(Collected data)

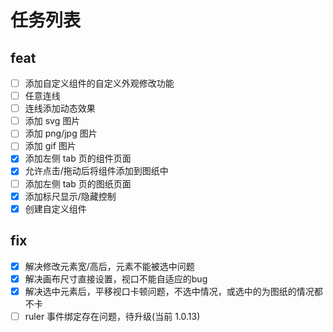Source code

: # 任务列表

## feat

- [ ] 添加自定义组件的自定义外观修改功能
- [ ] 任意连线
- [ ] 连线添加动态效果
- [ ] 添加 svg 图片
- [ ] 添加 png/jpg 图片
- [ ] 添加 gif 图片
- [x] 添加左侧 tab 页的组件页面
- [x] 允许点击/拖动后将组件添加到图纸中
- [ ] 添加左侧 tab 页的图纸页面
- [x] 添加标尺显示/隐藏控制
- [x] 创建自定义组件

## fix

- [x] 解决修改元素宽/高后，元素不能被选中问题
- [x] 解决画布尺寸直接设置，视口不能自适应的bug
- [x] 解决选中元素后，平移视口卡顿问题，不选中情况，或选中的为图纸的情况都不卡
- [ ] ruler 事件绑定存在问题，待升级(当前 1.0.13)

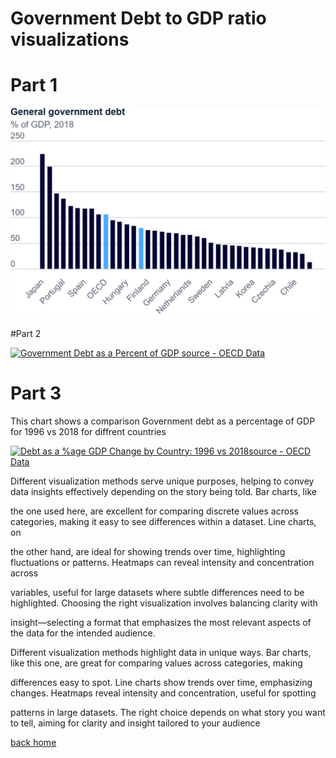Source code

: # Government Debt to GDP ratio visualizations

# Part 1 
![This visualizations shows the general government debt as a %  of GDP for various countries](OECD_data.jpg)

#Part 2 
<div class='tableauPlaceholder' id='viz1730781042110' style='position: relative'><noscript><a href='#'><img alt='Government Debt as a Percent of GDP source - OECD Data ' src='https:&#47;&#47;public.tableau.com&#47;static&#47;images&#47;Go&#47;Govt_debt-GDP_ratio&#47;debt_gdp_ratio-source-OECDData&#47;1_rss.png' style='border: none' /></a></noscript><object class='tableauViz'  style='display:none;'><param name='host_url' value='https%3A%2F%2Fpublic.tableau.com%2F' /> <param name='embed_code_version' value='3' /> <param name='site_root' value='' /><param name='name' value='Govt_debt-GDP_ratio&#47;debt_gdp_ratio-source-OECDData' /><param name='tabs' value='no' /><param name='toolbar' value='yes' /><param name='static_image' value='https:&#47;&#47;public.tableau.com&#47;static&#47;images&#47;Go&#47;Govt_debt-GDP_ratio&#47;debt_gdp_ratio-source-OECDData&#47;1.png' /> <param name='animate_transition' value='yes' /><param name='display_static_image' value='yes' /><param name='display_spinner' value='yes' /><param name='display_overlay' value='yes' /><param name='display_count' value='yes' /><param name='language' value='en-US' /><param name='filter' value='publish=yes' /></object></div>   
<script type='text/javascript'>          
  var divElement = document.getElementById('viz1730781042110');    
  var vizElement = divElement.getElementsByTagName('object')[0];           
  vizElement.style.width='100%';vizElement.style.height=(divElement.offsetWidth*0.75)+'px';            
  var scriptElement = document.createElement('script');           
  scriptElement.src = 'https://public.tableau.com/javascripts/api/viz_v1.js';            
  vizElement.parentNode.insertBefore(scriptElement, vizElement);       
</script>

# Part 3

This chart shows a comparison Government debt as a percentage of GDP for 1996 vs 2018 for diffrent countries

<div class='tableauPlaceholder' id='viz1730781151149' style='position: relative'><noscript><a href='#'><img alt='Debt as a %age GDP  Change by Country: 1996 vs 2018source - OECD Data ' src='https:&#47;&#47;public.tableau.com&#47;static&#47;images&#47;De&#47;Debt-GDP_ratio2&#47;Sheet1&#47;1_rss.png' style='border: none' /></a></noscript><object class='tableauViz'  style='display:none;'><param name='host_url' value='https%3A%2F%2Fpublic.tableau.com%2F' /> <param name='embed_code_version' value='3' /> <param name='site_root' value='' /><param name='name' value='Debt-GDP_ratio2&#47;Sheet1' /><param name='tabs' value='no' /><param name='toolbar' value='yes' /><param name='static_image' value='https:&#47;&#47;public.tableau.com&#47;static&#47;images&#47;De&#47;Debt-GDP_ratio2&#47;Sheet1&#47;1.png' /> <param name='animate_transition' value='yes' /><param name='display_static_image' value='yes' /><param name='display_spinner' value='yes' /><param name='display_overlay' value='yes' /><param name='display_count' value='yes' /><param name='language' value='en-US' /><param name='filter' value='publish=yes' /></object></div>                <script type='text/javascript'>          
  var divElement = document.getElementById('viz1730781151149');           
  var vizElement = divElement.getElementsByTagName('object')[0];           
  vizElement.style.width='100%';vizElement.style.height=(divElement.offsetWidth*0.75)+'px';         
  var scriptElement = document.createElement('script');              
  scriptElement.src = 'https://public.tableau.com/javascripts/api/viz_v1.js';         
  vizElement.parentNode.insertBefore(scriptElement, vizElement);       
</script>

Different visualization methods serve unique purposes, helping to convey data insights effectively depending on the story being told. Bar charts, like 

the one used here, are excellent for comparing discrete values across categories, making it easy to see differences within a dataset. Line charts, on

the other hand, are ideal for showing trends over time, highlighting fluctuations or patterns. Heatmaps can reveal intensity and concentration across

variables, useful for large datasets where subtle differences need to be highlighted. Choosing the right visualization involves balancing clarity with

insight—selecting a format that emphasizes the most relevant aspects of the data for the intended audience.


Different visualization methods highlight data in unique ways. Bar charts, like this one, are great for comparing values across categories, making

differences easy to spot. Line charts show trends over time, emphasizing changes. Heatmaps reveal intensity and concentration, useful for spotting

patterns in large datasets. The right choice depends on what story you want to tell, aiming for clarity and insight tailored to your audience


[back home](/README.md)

• [Goal of the exercise] The entries should be reproduced word for word, pictures omitted.

• [Answer area]
Source code

: # 任务列表

## feat

- [ ] 添加自定义组件的自定义外观修改功能
- [ ] 任意连线
- [ ] 连线添加动态效果
- [ ] 添加 svg 图片
- [ ] 添加 png/jpg 图片
- [ ] 添加 gif 图片
- [x] 添加左侧 tab 页的组件页面
- [x] 允许点击/拖动后将组件添加到图纸中
- [ ] 添加左侧 tab 页的图纸页面
- [x] 添加标尺显示/隐藏控制
- [x] 创建自定义组件

## fix

- [x] 解决修改元素宽/高后，元素不能被选中问题
- [x] 解决画布尺寸直接设置，视口不能自适应的bug
- [x] 解决选中元素后，平移视口卡顿问题，不选中情况，或选中的为图纸的情况都不卡
- [ ] ruler 事件绑定存在问题，待升级(当前 1.0.13)

Source code

: # Government Debt to GDP ratio visualizations

# Part 1 
![This visualizations shows the general government debt as a %  of GDP for various countries](OECD_data.jpg)

#Part 2 
<div class='tableauPlaceholder' id='viz1730781042110' style='position: relative'><noscript><a href='#'><img alt='Government Debt as a Percent of GDP source - OECD Data ' src='https:&#47;&#47;public.tableau.com&#47;static&#47;images&#47;Go&#47;Govt_debt-GDP_ratio&#47;debt_gdp_ratio-source-OECDData&#47;1_rss.png' style='border: none' /></a></noscript><object class='tableauViz'  style='display:none;'><param name='host_url' value='https%3A%2F%2Fpublic.tableau.com%2F' /> <param name='embed_code_version' value='3' /> <param name='site_root' value='' /><param name='name' value='Govt_debt-GDP_ratio&#47;debt_gdp_ratio-source-OECDData' /><param name='tabs' value='no' /><param name='toolbar' value='yes' /><param name='static_image' value='https:&#47;&#47;public.tableau.com&#47;static&#47;images&#47;Go&#47;Govt_debt-GDP_ratio&#47;debt_gdp_ratio-source-OECDData&#47;1.png' /> <param name='animate_transition' value='yes' /><param name='display_static_image' value='yes' /><param name='display_spinner' value='yes' /><param name='display_overlay' value='yes' /><param name='display_count' value='yes' /><param name='language' value='en-US' /><param name='filter' value='publish=yes' /></object></div>   
<script type='text/javascript'>          
  var divElement = document.getElementById('viz1730781042110');    
  var vizElement = divElement.getElementsByTagName('object')[0];           
  vizElement.style.width='100%';vizElement.style.height=(divElement.offsetWidth*0.75)+'px';            
  var scriptElement = document.createElement('script');           
  scriptElement.src = 'https://public.tableau.com/javascripts/api/viz_v1.js';            
  vizElement.parentNode.insertBefore(scriptElement, vizElement);       
</script>

# Part 3

This chart shows a comparison Government debt as a percentage of GDP for 1996 vs 2018 for diffrent countries

<div class='tableauPlaceholder' id='viz1730781151149' style='position: relative'><noscript><a href='#'><img alt='Debt as a %age GDP  Change by Country: 1996 vs 2018source - OECD Data ' src='https:&#47;&#47;public.tableau.com&#47;static&#47;images&#47;De&#47;Debt-GDP_ratio2&#47;Sheet1&#47;1_rss.png' style='border: none' /></a></noscript><object class='tableauViz'  style='display:none;'><param name='host_url' value='https%3A%2F%2Fpublic.tableau.com%2F' /> <param name='embed_code_version' value='3' /> <param name='site_root' value='' /><param name='name' value='Debt-GDP_ratio2&#47;Sheet1' /><param name='tabs' value='no' /><param name='toolbar' value='yes' /><param name='static_image' value='https:&#47;&#47;public.tableau.com&#47;static&#47;images&#47;De&#47;Debt-GDP_ratio2&#47;Sheet1&#47;1.png' /> <param name='animate_transition' value='yes' /><param name='display_static_image' value='yes' /><param name='display_spinner' value='yes' /><param name='display_overlay' value='yes' /><param name='display_count' value='yes' /><param name='language' value='en-US' /><param name='filter' value='publish=yes' /></object></div>                <script type='text/javascript'>          
  var divElement = document.getElementById('viz1730781151149');           
  var vizElement = divElement.getElementsByTagName('object')[0];           
  vizElement.style.width='100%';vizElement.style.height=(divElement.offsetWidth*0.75)+'px';         
  var scriptElement = document.createElement('script');              
  scriptElement.src = 'https://public.tableau.com/javascripts/api/viz_v1.js';         
  vizElement.parentNode.insertBefore(scriptElement, vizElement);       
</script>

Different visualization methods serve unique purposes, helping to convey data insights effectively depending on the story being told. Bar charts, like 

the one used here, are excellent for comparing discrete values across categories, making it easy to see differences within a dataset. Line charts, on

the other hand, are ideal for showing trends over time, highlighting fluctuations or patterns. Heatmaps can reveal intensity and concentration across

variables, useful for large datasets where subtle differences need to be highlighted. Choosing the right visualization involves balancing clarity with

insight—selecting a format that emphasizes the most relevant aspects of the data for the intended audience.


Different visualization methods highlight data in unique ways. Bar charts, like this one, are great for comparing values across categories, making

differences easy to spot. Line charts show trends over time, emphasizing changes. Heatmaps reveal intensity and concentration, useful for spotting

patterns in large datasets. The right choice depends on what story you want to tell, aiming for clarity and insight tailored to your audience


[back home](/README.md)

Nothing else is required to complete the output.